第490話 隙間時間

 固まっちゃった女子の群れは、何やら慌てた様子のおじさん達に回収されていった。多分、あれが彼女達の父親軍団なんだろうな。


 女子の群れを引っ張っていく時に、小声で「後ほどお話をさせていただきたく」と言い残していたし。


 さあて、女子の群れから何を聞き出して、どう申し開きするのかな? おっと、ちょっとわくわくしてきたぞー。これはいいバースデーだわ。




 パーティーは一応無事終了し、夜の女子会でございます。参加者はコーニー、リラに加えて、なんとリナ様とお義姉様。


 リナ様とお義姉様は、お仲間と……とも思ったんだけど、領都に居るのはヤールシオールだけで、その彼女も現在王都に行っている。タイミングが悪かったなー。


 ヌオーヴォ館の私の部屋で、五人でお茶とお菓子をいただく。


「何やら年下の子達に囲まれていたわね」

「コーニーも見てたんだ? 誰も助けてくれなくてさー」

「あの程度、自力でどうとでも出来るでしょう?」


 やっぱりー。貴族って、本当大変よねえ。


「あの女子達の家は、最高で伯爵位か? 処分はどうする?」


 リナ様が仰る通り、女子の群れの実家は伯爵家から男爵家の家でしたー。そして鉄道関連での関わりがあったよ。


 彼女達の家は中立派なんだけど、実質無派閥と言った方がいい家。派閥に入らずともやっていけるくらいの家だから、どこも領地に特色があって裕福らしい。鉱山とか、大きな川の利権があるとかね。


 そんな家の娘だから、あの態度だったのかもなあ。


「個人的なパーティーでのちょっとした失態程度だから、大事にはしないでおく」

「そうなると、謹慎処分とかそのくらい?」


 首を傾げるコーニーに、私はにやりと笑った。


「ううん。彼女達の親に、さっさと娘を結婚させろって進言する」

「あー……」


 私以外、四人の声が揃った。結婚相手がいないから、うらやましくて既婚者に絡むんだよね? なら、君達も既婚者になりたまえ。


 それに、これは彼女達の家にとってもいい事だ。今回の件、パーティー出席者の口から社交界に出回るだろう。


 そうなると、もう良縁は望めない。となれば、少しでも家の益になるような結婚を、と考えるのが妥当だ。


「まー、その結果、どんな相手と結婚するかは知らないけどー」

「父親くらい年の離れた相手の後添えにされるかもね?」

「父親ならまだいい方じゃないかな。祖父くらい離れた相手という事も……」

「彼女達、ユーイン様に想いを寄せていた子達よね……」


 あら、お義姉様も女子の群れがユーインガチ恋勢だって知ってたんだ。あんだけあからさまなら、周囲にもバレるか。

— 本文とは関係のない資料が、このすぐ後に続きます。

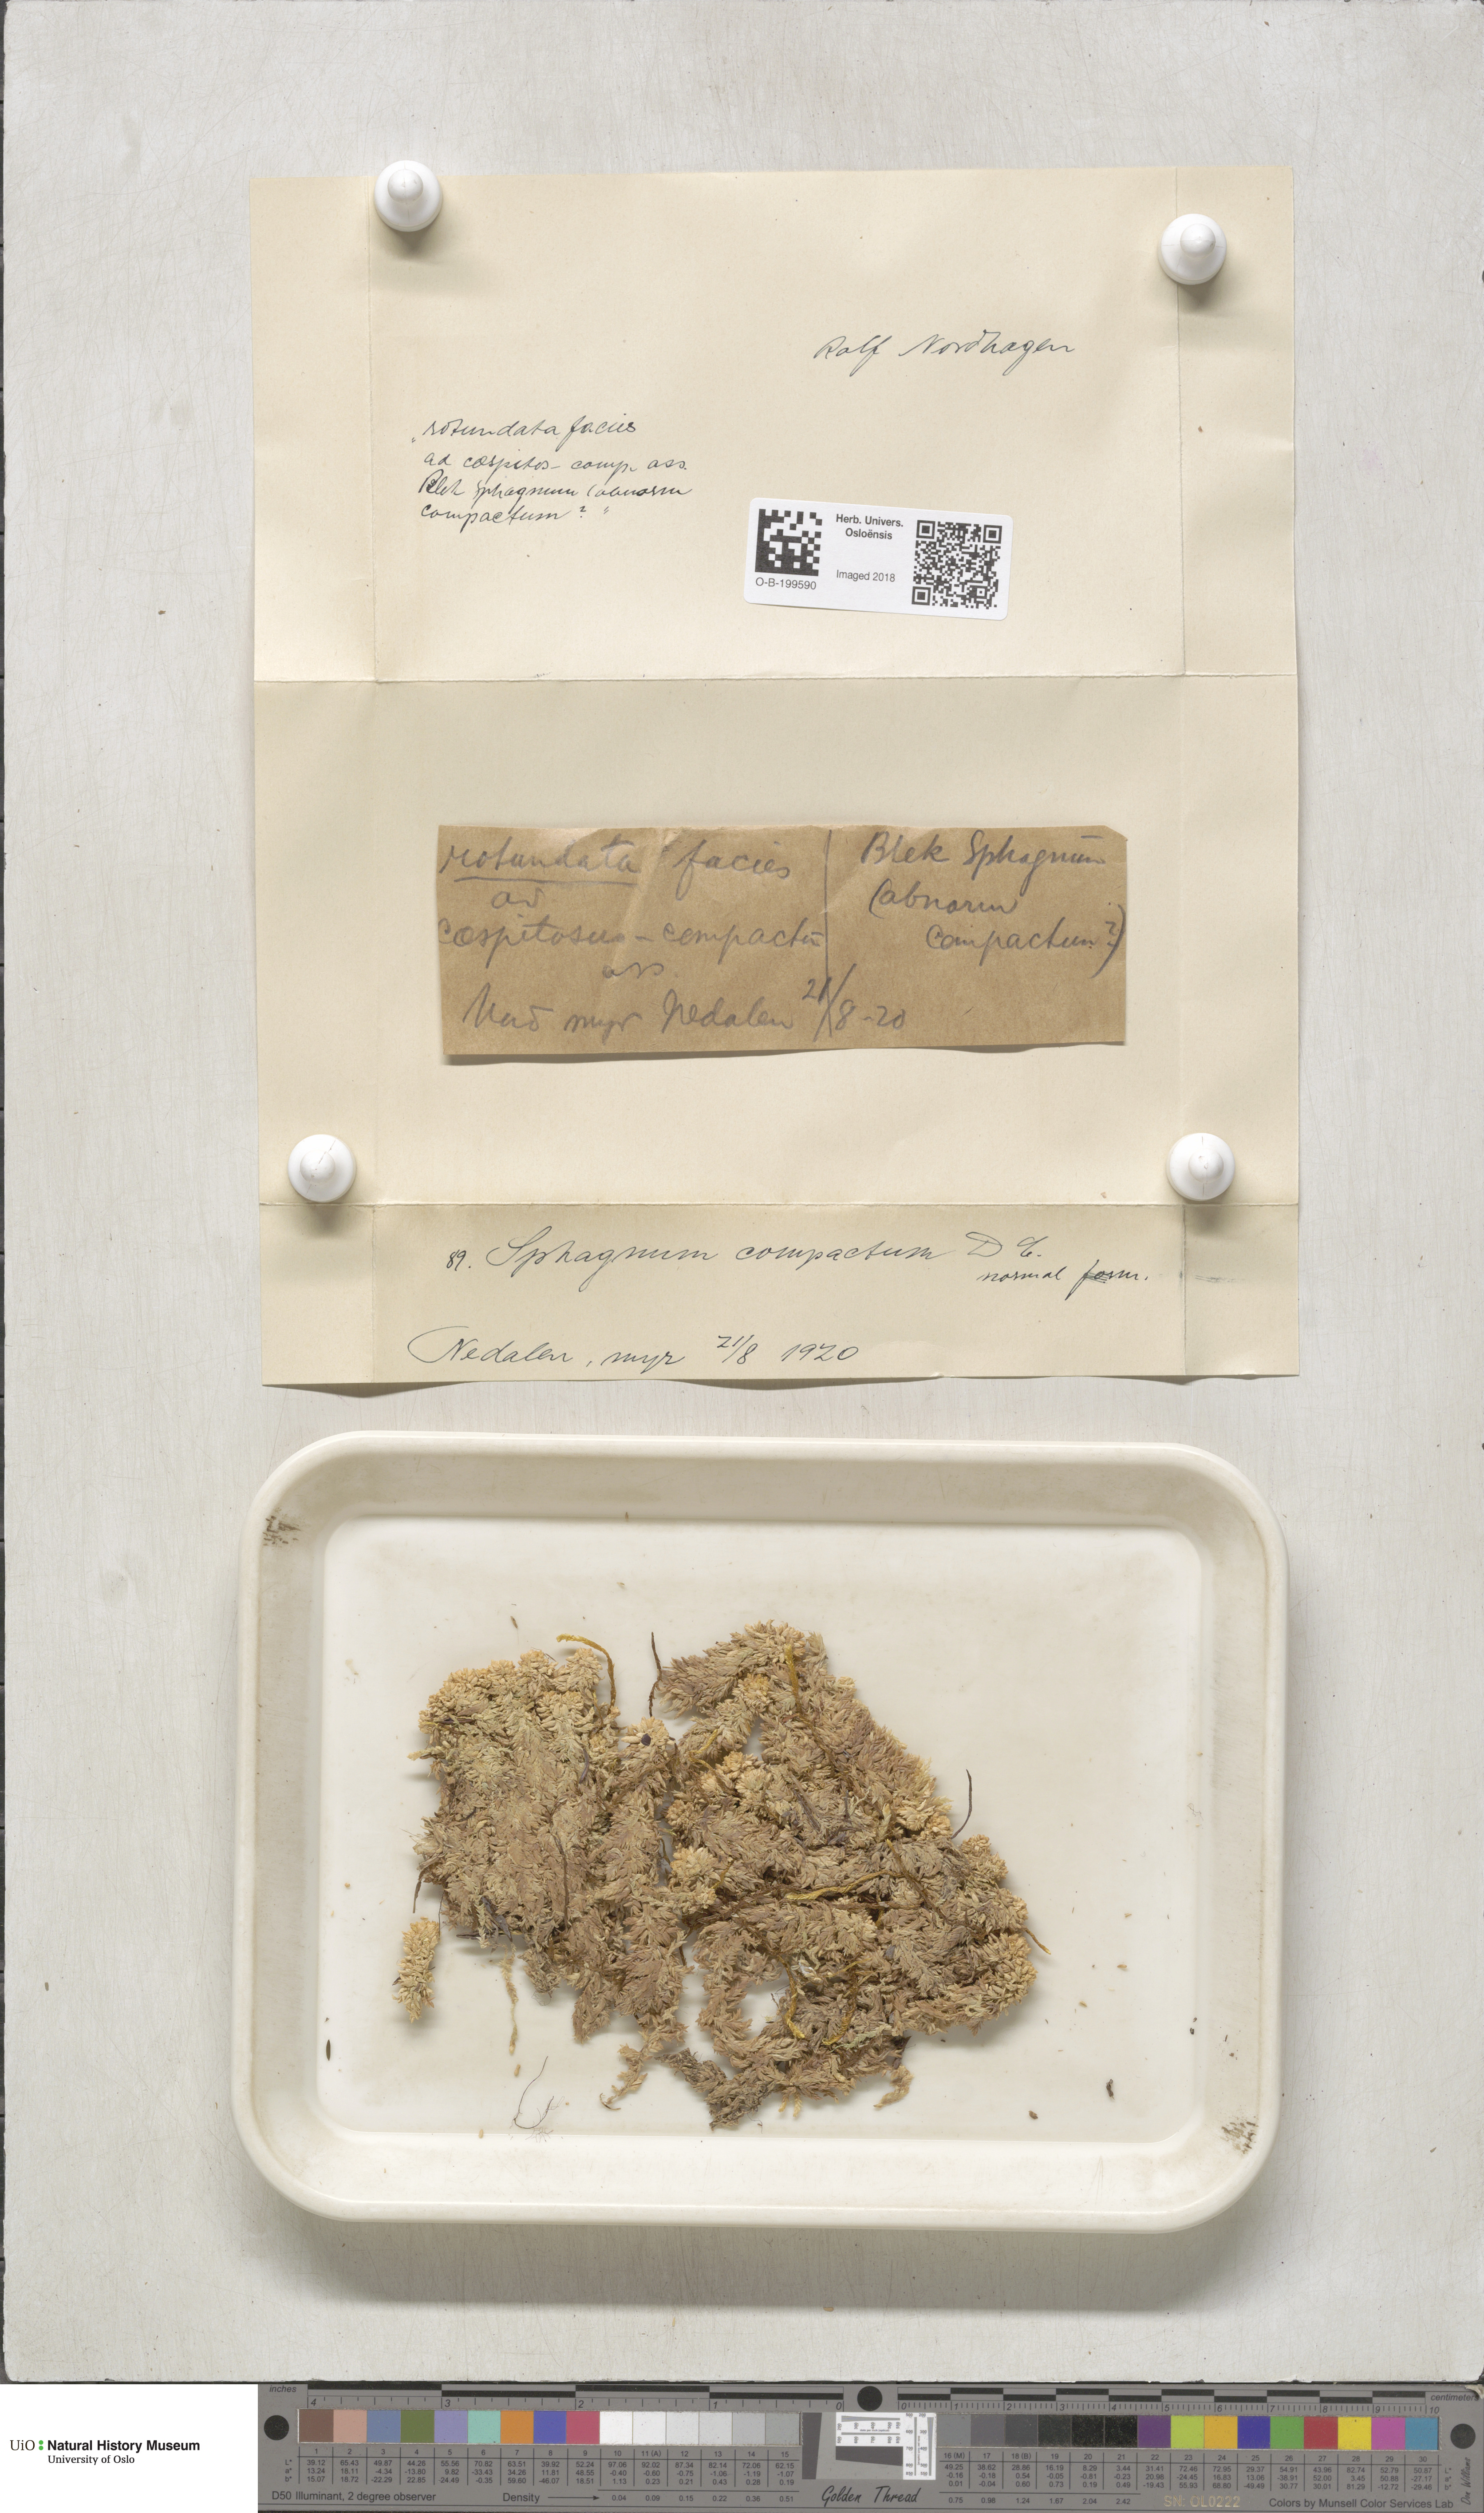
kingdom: Plantae
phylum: Bryophyta
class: Sphagnopsida
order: Sphagnales
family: Sphagnaceae
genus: Sphagnum
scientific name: Sphagnum compactum
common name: Compact peat moss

 嫉妬からなのか、本当に妻の座を狙ったのか、私に攻撃してこなければ、こんな結果にはならなかったのにねー。


「何にしても、今後彼女達を見かける機会は少なくなるんじゃないかな」


 条件のよくない嫁ぎ先って、周囲からも遠巻きにされる家が多いから。じゃあ何でそんな家との縁談が家の益になるのかと言えば、先祖代々受け継いだ資産があったりするからなんだよねー。


 まあ、頑張れ、女子の群れ。




 パーティーの翌朝、女子の群れの親からは丁寧な謝罪の手紙をもらった。女子の群れ本人達からの謝罪も、と書かれていたし、親達の謝罪も直接と訴えられたけれど、全て却下している。


 後ほど、手紙にて厳重抗議はさせてもらう事をカストルが伝えたところ、親達はこの世の終わりが来たような顔をしていたそうな。

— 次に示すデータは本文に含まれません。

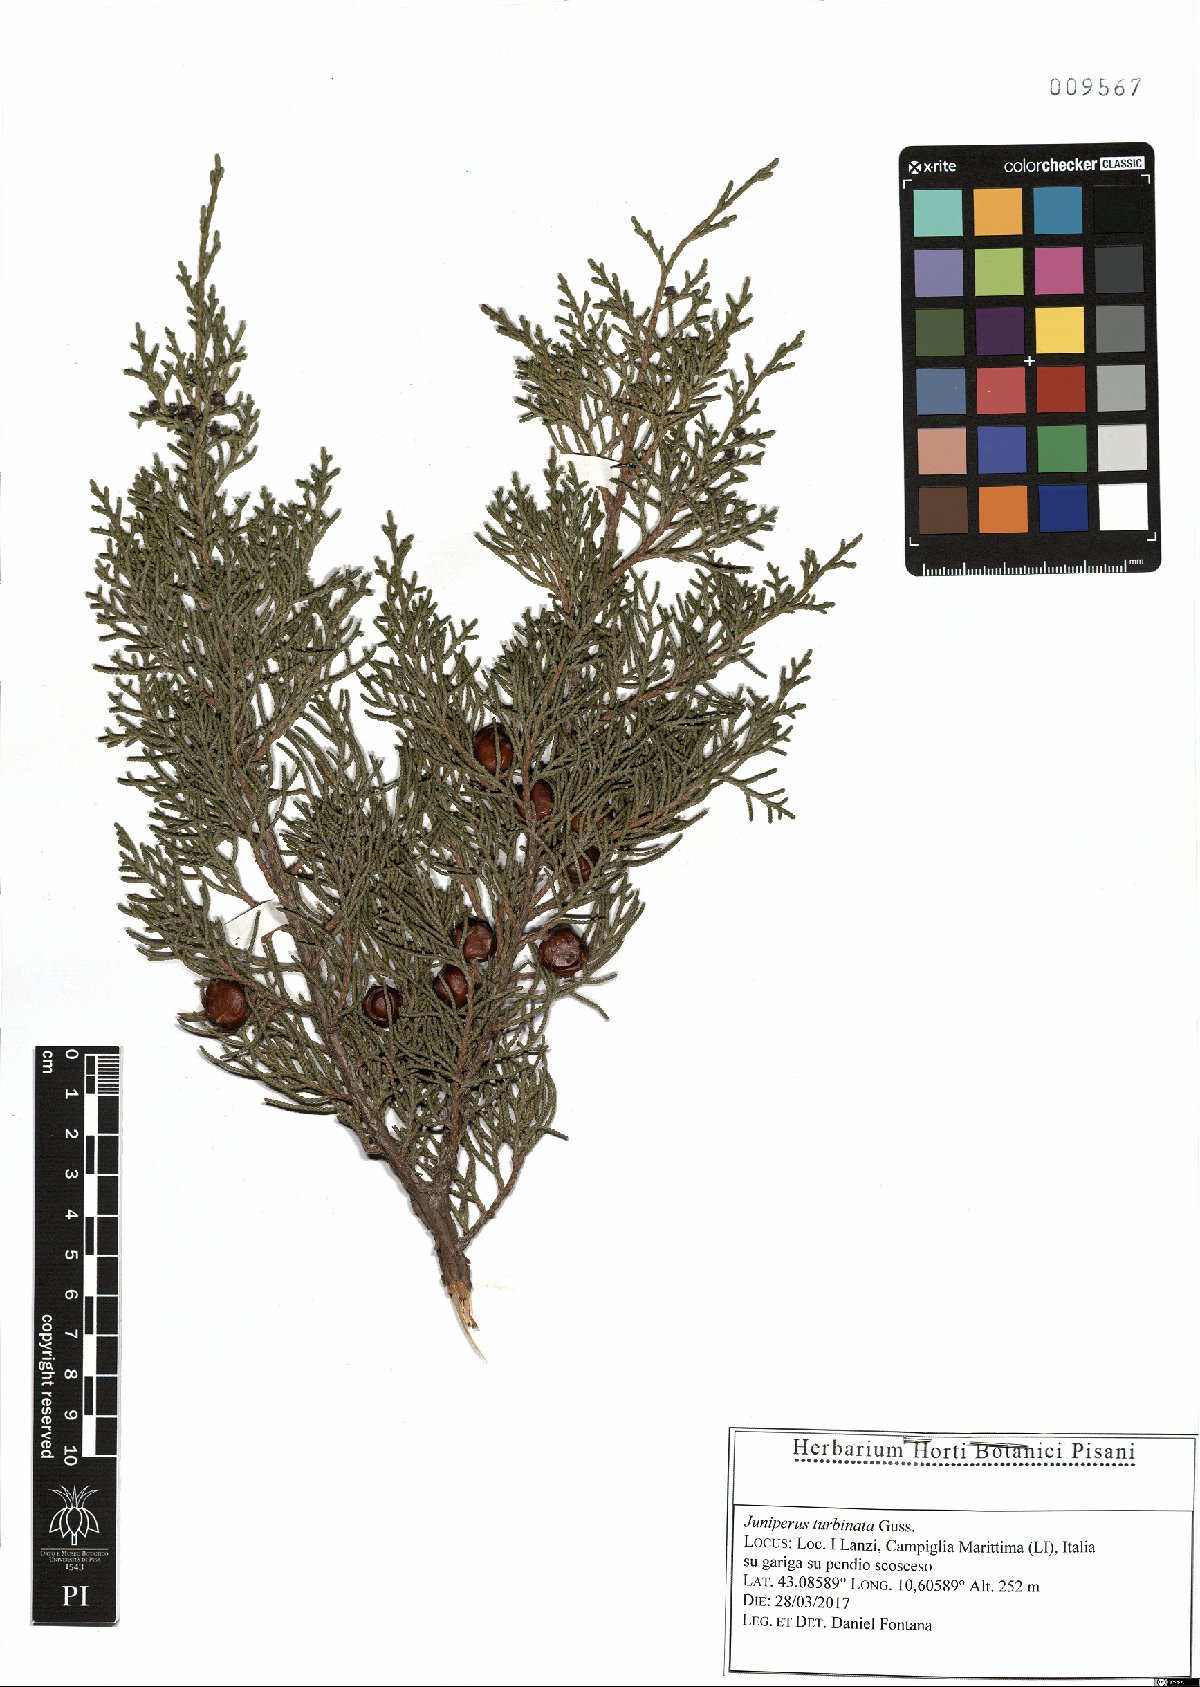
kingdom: Plantae
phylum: Tracheophyta
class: Pinopsida
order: Pinales
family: Cupressaceae
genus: Juniperus
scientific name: Juniperus phoenicea
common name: Phoenician juniper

 女子の群れの方は、一晩親から説教を受けていたそうで、げっそりしていたってさ。


「親世代はしっかりしているのにねえ」

「育てたように子は育たないとも言うしね」


 そういや、前にも似たようなパターンを見た気がする。


「子育ての難しさを知るにつけ、子供を持つのが怖くなるわー」

「それは現状許されないから、覚悟は決めておいた方がいいわよ」


 うぬう。リラも同じような立場のくせにい。


「ともかく、西行きから帰ってきてからの話だね!」

「行き来、楽なんじゃなかったっけ?」


 もういいよ。ふんだ。




 バースデーパーティーが終わると、一挙に狩猟祭ムードに入る。王家派閥最大のイベントだしね。


 バースデーパーティーから狩猟祭の流れで、毎年大量のドレスを作るから、マダムもこちらのスケジュールをしっかり把握してくれている。


「侯爵閣下から提供いただきました、新しい蜘蛛絹を使いまして、新作を仕立てました」


 マダムが言う「新しい蜘蛛絹」とは、カストルが開発した新種の蜘蛛から採れる糸を経糸に、進化したアルの糸を緯糸にして織った蜘蛛絹だ。


 光沢や美しさはそのままに、丈夫さと汚れにくさ、また汚れた時の落としやすさが格段に上がった布である。


 その分染めるのに手間が掛かるそうだけど、それも魔物素材を使った染色剤で問題は解決したそうな。


「狩猟祭は基本外の行事ですから、汚れに強い素材は心強いですわ」


 今までは、汚れても目立たない色で仕立てるか、汚れが付きにくいよう魔法を施すかどちらかだったんだって。


 それらの悩みを吹き飛ばす今回の新素材。マダム・トワモエル的には画期的な素材だそうな。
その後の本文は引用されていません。